▶ TRY IT
Reproduce all of the data below line for line, with every character and line break unchanged.

(Extracted records)
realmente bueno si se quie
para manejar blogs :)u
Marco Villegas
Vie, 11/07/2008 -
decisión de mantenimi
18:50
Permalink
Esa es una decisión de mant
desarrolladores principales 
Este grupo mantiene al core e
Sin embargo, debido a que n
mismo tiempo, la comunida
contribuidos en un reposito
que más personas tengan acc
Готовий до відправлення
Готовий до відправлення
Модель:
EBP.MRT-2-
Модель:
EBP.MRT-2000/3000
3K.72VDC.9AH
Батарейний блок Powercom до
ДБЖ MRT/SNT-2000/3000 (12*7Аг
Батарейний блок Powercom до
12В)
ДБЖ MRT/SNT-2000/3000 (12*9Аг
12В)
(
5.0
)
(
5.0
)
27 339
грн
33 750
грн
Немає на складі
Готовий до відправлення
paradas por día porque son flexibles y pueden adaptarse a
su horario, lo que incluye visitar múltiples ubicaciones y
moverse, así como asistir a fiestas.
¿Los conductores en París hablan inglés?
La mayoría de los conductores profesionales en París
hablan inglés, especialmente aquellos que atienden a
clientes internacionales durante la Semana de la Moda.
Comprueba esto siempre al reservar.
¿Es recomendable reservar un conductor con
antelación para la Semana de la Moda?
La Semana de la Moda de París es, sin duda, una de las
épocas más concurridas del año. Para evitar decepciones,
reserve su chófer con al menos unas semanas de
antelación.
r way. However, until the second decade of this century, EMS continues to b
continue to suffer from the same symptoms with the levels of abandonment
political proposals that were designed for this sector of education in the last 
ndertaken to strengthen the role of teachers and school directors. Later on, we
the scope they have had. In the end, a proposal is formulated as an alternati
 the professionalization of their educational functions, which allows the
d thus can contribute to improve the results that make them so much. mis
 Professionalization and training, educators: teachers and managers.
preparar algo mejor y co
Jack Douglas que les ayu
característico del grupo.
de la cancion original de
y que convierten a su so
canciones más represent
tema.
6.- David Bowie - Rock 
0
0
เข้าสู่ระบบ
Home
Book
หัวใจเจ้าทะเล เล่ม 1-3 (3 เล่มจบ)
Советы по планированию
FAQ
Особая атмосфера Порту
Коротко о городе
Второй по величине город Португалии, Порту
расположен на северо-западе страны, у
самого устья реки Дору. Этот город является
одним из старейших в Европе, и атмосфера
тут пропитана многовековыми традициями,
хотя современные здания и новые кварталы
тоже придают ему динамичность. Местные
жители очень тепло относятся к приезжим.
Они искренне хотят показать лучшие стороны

▶ YOUR RESPONSE
realmente bueno si se quie
para manejar blogs :)u
Marco Villegas
Vie, 11/07/2008 -
decisión de mantenimi
18:50
Permalink
Esa es una decisión de mant
desarrolladores principales 
Este grupo mantiene al core e
Sin embargo, debido a que n
mismo tiempo, la comunida
contribuidos en un reposito
que más personas tengan acc
Готовий до відправлення
Готовий до відправлення
Модель:
EBP.MRT-2-
Модель:
EBP.MRT-2000/3000
3K.72VDC.9AH
Батарейний блок Powercom до
ДБЖ MRT/SNT-2000/3000 (12*7Аг
Батарейний блок Powercom до
12В)
ДБЖ MRT/SNT-2000/3000 (12*9Аг
12В)
(
5.0
)
(
5.0
)
27 339
грн
33 750
грн
Немає на складі
Готовий до відправлення
paradas por día porque son flexibles y pueden adaptarse a
su horario, lo que incluye visitar múltiples ubicaciones y
moverse, así como asistir a fiestas.
¿Los conductores en París hablan inglés?
La mayoría de los conductores profesionales en París
hablan inglés, especialmente aquellos que atienden a
clientes internacionales durante la Semana de la Moda.
Comprueba esto siempre al reservar.
¿Es recomendable reservar un conductor con
antelación para la Semana de la Moda?
La Semana de la Moda de París es, sin duda, una de las
épocas más concurridas del año. Para evitar decepciones,
reserve su chófer con al menos unas semanas de
antelación.
r way. However, until the second decade of this century, EMS continues to b
continue to suffer from the same symptoms with the levels of abandonment
political proposals that were designed for this sector of education in the last 
ndertaken to strengthen the role of teachers and school directors. Later on, we
the scope they have had. In the end, a proposal is formulated as an alternati
 the professionalization of their educational functions, which allows the
d thus can contribute to improve the results that make them so much. mis
 Professionalization and training, educators: teachers and managers.
preparar algo mejor y co
Jack Douglas que les ayu
característico del grupo.
de la cancion original de
y que convierten a su so
canciones más represent
tema.
6.- David Bowie - Rock 
0
0
เข้าสู่ระบบ
Home
Book
หัวใจเจ้าทะเล เล่ม 1-3 (3 เล่มจบ)
Советы по планированию
FAQ
Особая атмосфера Порту
Коротко о городе
Второй по величине город Португалии, Порту
расположен на северо-западе страны, у
самого устья реки Дору. Этот город является
одним из старейших в Европе, и атмосфера
тут пропитана многовековыми традициями,
хотя современные здания и новые кварталы
тоже придают ему динамичность. Местные
жители очень тепло относятся к приезжим.
Они искренне хотят показать лучшие стороны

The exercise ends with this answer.